I’ve always been a walker. Perhaps it was growing up in the fresh Norwegian countryside, or perhaps it was being a heavyset and nerdy kid in a fast-moving football community. Either way, walking – on the road, on paths, in the forest, on the beach – always seemed to me like a great way to spend my time.
Some of my favourite childhood memories revolve around walking to “hytta” – my family’s little wood cottage. It lies atop a cliff, overlooking a small lake, surrounded by tall, deep forest.
And yet, my memories are not about being at hytta – although I vividly remember the terror of staying the night there for the first time. My memories are about walking there and back again. Spending time with my family, moving and observing.

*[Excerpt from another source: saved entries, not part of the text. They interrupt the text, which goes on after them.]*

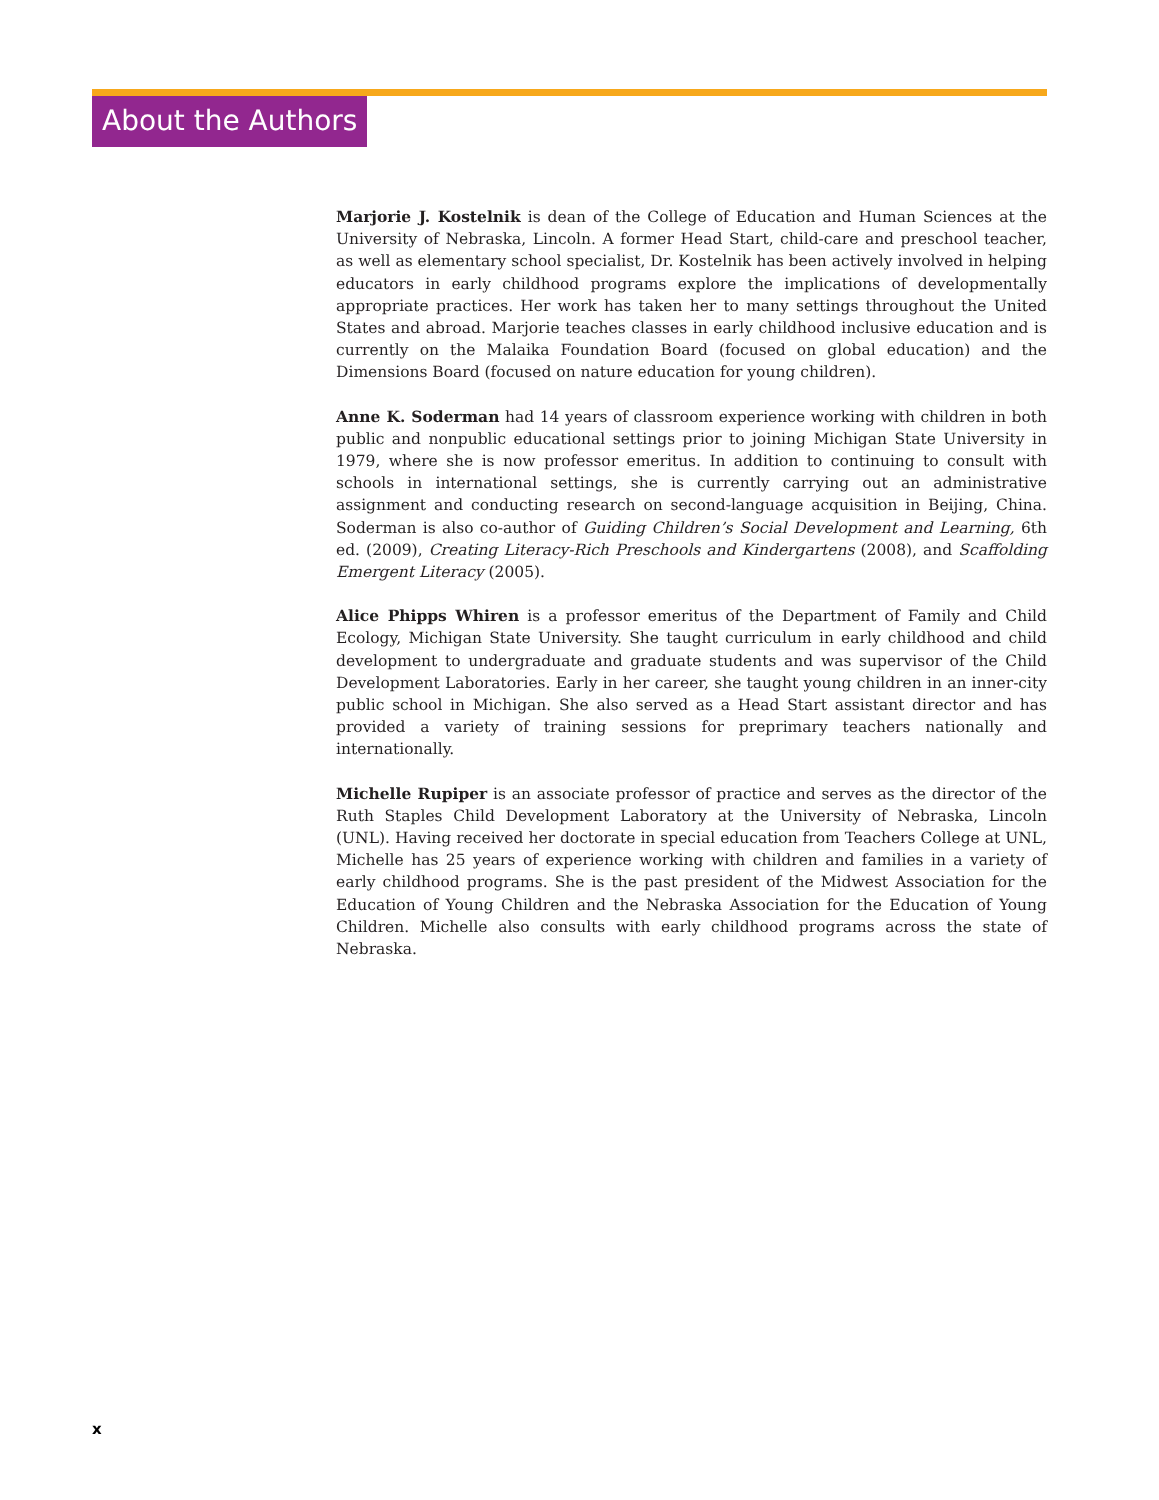About the Authors
Marjorie J. Kostelnik is dean of the College of Education and Human Sciences at the University of Nebraska, Lincoln. A former Head Start, child-care and preschool teacher, as well as elementary school specialist, Dr. Kostelnik has been actively involved in helping educators in early childhood programs explore the implications of developmentally appropriate practices. Her work has taken her to many settings throughout the United States and abroad. Marjorie teaches classes in early childhood inclusive education and is currently on the Malaika Foundation Board (focused on global education) and the Dimensions Board (focused on nature education for young children).
Anne K. Soderman had 14 years of classroom experience working with children in both public and nonpublic educational settings prior to joining Michigan State University in 1979, where she is now professor emeritus. In addition to continuing to consult with schools in international settings, she is currently carrying out an administrative assignment and conducting research on second-language acquisition in Beijing, China. Soderman is also co-author of Guiding Children’s Social Development and Learning, 6th ed. (2009), Creating Literacy-Rich Preschools and Kindergartens (2008), and Scaffolding Emergent Literacy (2005).
Alice Phipps Whiren is a professor emeritus of the Department of Family and Child Ecology, Michigan State University. She taught curriculum in early childhood and child development to undergraduate and graduate students and was supervisor of the Child Development Laboratories. Early in her career, she taught young children in an inner-city public school in Michigan. She also served as a Head Start assistant director and has provided a variety of training sessions for preprimary teachers nationally and internationally.
Michelle Rupiper is an associate professor of practice and serves as the director of the Ruth Staples Child Development Laboratory at the University of Nebraska, Lincoln (UNL). Having received her doctorate in special education from Teachers College at UNL, Michelle has 25 years of experience working with children and families in a variety of early childhood programs. She is the past president of the Midwest Association for the Education of Young Children and the Nebraska Association for the Education of Young Children. Michelle also consults with early childhood programs across the state of Nebraska.
x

Memories are fickle and slippery like eels, squirming and twisting out of your hands. Mine are covered in fear and fairytale, but that only makes me love them more. I have memories of the long and challenging road that grew shorter and easier as I grew older. How it was mentally divided in two – before and after “den store brattebakken” – the big steep hill.
The big steep hill is not that big, but the top is, indeed, quite steep. It follows several other long, gentle inclines, surrounded by lush Norwegian spruce. The road slippery with thick grass, blueberry heather and overturned trees. Fat frogs might jump out at any turn and, if you’re lucky, your screech may scare up a wood grouse or a disoriented owl. Red squirrels leap between the trees, and everything smells of the season.

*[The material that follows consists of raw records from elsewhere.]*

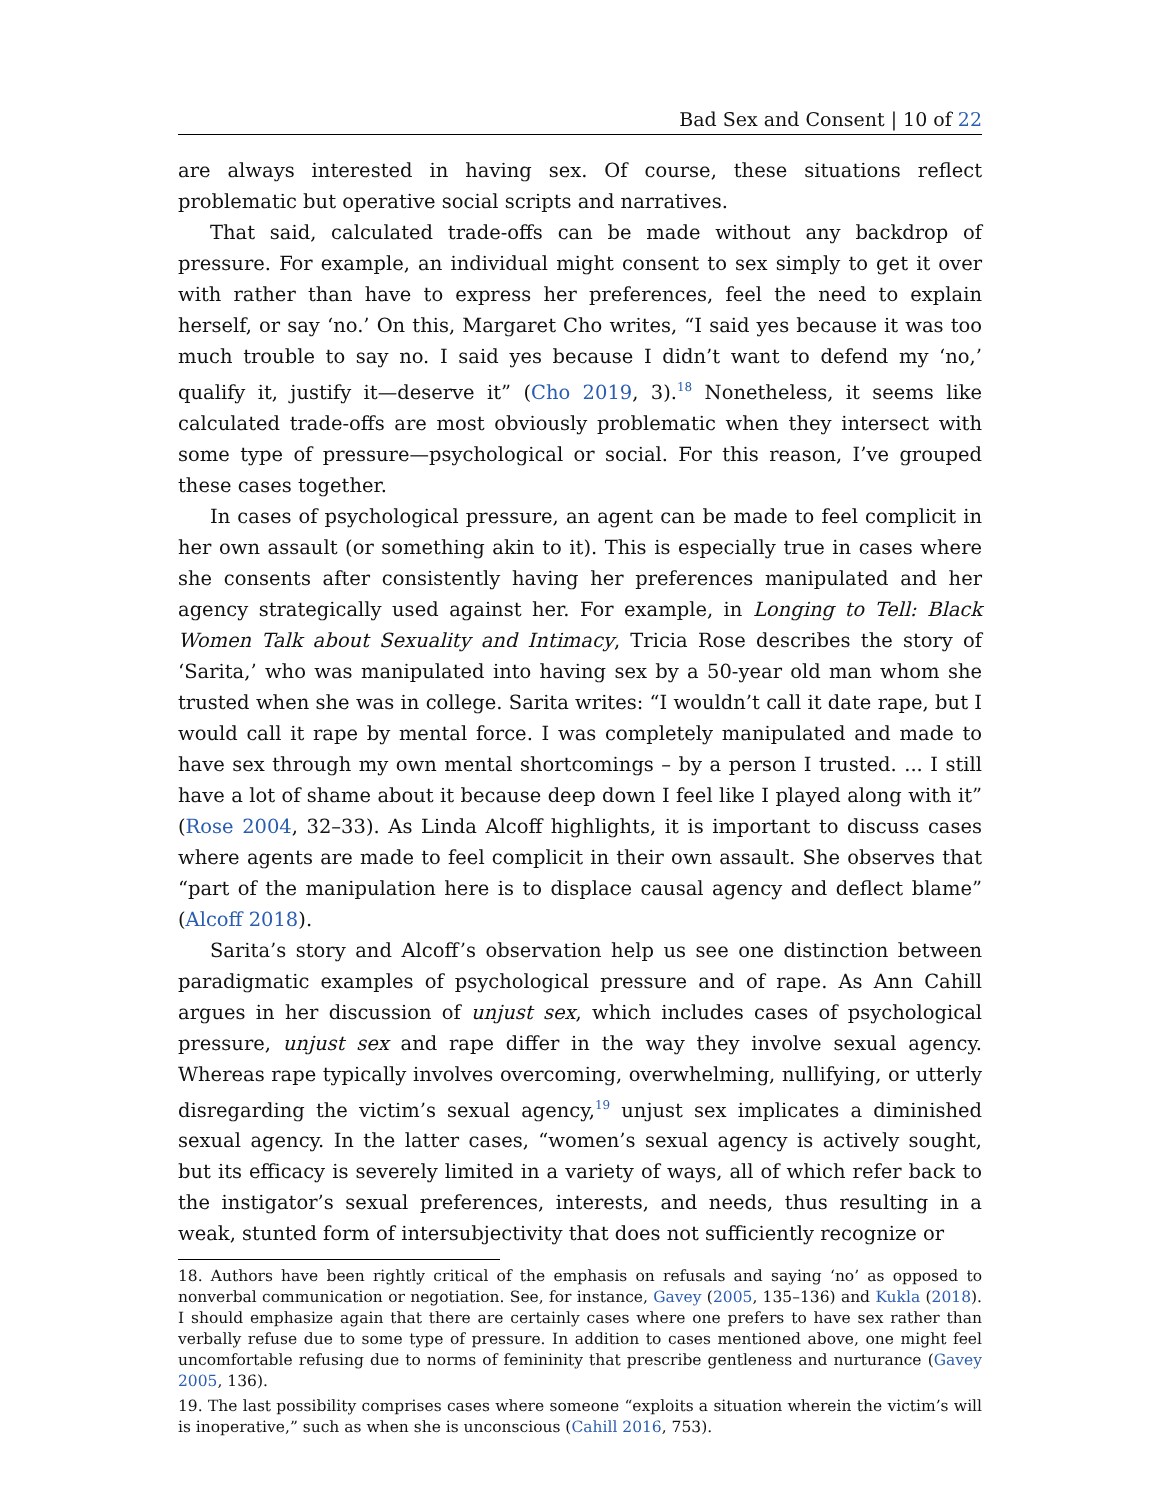Bad Sex and Consent | 10 of 22
are always interested in having sex. Of course, these situations reflect problematic but operative social scripts and narratives.
That said, calculated trade-offs can be made without any backdrop of pressure. For example, an individual might consent to sex simply to get it over with rather than have to express her preferences, feel the need to explain herself, or say ‘no.’ On this, Margaret Cho writes, “I said yes because it was too much trouble to say no. I said yes because I didn’t want to defend my ‘no,’ qualify it, justify it—deserve it” (Cho 2019, 3).<sup>18</sup> Nonetheless, it seems like calculated trade-offs are most obviously problematic when they intersect with some type of pressure—psychological or social. For this reason, I’ve grouped these cases together.
In cases of psychological pressure, an agent can be made to feel complicit in her own assault (or something akin to it). This is especially true in cases where she consents after consistently having her preferences manipulated and her agency strategically used against her. For example, in Longing to Tell: Black Women Talk about Sexuality and Intimacy, Tricia Rose describes the story of ‘Sarita,’ who was manipulated into having sex by a 50-year old man whom she trusted when she was in college. Sarita writes: “I wouldn’t call it date rape, but I would call it rape by mental force. I was completely manipulated and made to have sex through my own mental shortcomings – by a person I trusted. ... I still have a lot of shame about it because deep down I feel like I played along with it” (Rose 2004, 32–33). As Linda Alcoff highlights, it is important to discuss cases where agents are made to feel complicit in their own assault. She observes that “part of the manipulation here is to displace causal agency and deflect blame” (Alcoff 2018).
Sarita’s story and Alcoff’s observation help us see one distinction between paradigmatic examples of psychological pressure and of rape. As Ann Cahill argues in her discussion of unjust sex, which includes cases of psychological pressure, unjust sex and rape differ in the way they involve sexual agency. Whereas rape typically involves overcoming, overwhelming, nullifying, or utterly disregarding the victim’s sexual agency,<sup>19</sup> unjust sex implicates a diminished sexual agency. In the latter cases, “women’s sexual agency is actively sought, but its efficacy is severely limited in a variety of ways, all of which refer back to the instigator’s sexual preferences, interests, and needs, thus resulting in a weak, stunted form of intersubjectivity that does not sufficiently recognize or
18. Authors have been rightly critical of the emphasis on refusals and saying ‘no’ as opposed to nonverbal communication or negotiation. See, for instance, Gavey (2005, 135–136) and Kukla (2018). I should emphasize again that there are certainly cases where one prefers to have sex rather than verbally refuse due to some type of pressure. In addition to cases mentioned above, one might feel uncomfortable refusing due to norms of femininity that prescribe gentleness and nurturance (Gavey 2005, 136).
19. The last possibility comprises cases where someone “exploits a situation wherein the victim’s will is inoperative,” such as when she is unconscious (Cahill 2016, 753).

Then, the big steep hill marks a sharp turn to your right. The hill itself goes from wet mud to bare rock, and to your left you can glimpse the marsh. Do you remember how scary marshes are when you’re eight or ten or twelve? That’s basically where people go to die and be preserved forever. That’s where you’ll get so wet and cold that you’ll think you won’t ever be warm again.
After the hill, you’re in the real woods. The road is less pronounced here. Some places, the forest has crept all the way onto the road, stretching branches and roots out into your way, whipping your face or catching your feet. In between, there are large open spaces. Cold stone cliffs covered in grey lichen and lingonberry heather. Tall, straight Scots pine trees clinging to the barren ground. The woods are not as thick here, but they’re somehow wilder still.
This is where you can imagine a wolf weaving between the trees across the plateau, following you with its yellow eyes. This is where every creak and snap is a bear, a roe deer, a moose. The hissing to your right might be an adder, but it’s better not to look.
I have dozens of memories of these walks. Of racing up the hill. Of stepping through rotting snow. Of oranges and pieces of chocolate, of animals and the fear of animals, of conversations, laughter, anger, and seasons. Seasons slow and certain like tides.
I’ve been thinking about this a lot, the first 100,000 steps of 2019. I now walk mostly on pavement, asphalt, concrete and cobblestone. I’m surrounded by buildings rather than trees, people rather than animals, the smell of commerce rather than the smell of weather.
Somehow, it seems just as wild, yet I long to get into the woods.